▸ **Requirement**
Reproduce the entries that follow exactly, dropping each image.

[Extracted data entries]
•••

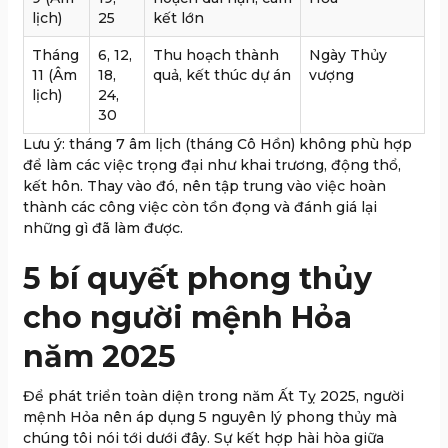
lịch)
25
kết lớn
Tháng
6, 12,
Thu hoạch thành
Ngày Thủy
11 (Âm
18,
quả, kết thúc dự án
vượng
lịch)
24,
30
Lưu ý: tháng 7 âm lịch (tháng Cô Hồn) không phù hợp
để làm các việc trọng đại như khai trương, động thổ,
kết hôn. Thay vào đó, nên tập trung vào việc hoàn
thành các công việc còn tồn đọng và đánh giá lại
những gì đã làm được.
5 bí quyết phong thủy
cho người mệnh Hỏa
năm 2025
Để phát triển toàn diện trong năm Ất Tỵ 2025, người
mệnh Hỏa nên áp dụng 5 nguyên lý phong thủy mà
chúng tôi nói tới dưới đây. Sự kết hợp hài hòa giữa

•••

▸ **Answer space**
lịch)
25
kết lớn
Tháng
6, 12,
Thu hoạch thành
Ngày Thủy
11 (Âm
18,
quả, kết thúc dự án
vượng
lịch)
24,
30
Lưu ý: tháng 7 âm lịch (tháng Cô Hồn) không phù hợp
để làm các việc trọng đại như khai trương, động thổ,
kết hôn. Thay vào đó, nên tập trung vào việc hoàn
thành các công việc còn tồn đọng và đánh giá lại
những gì đã làm được.
5 bí quyết phong thủy
cho người mệnh Hỏa
năm 2025
Để phát triển toàn diện trong năm Ất Tỵ 2025, người
mệnh Hỏa nên áp dụng 5 nguyên lý phong thủy mà
chúng tôi nói tới dưới đây. Sự kết hợp hài hòa giữa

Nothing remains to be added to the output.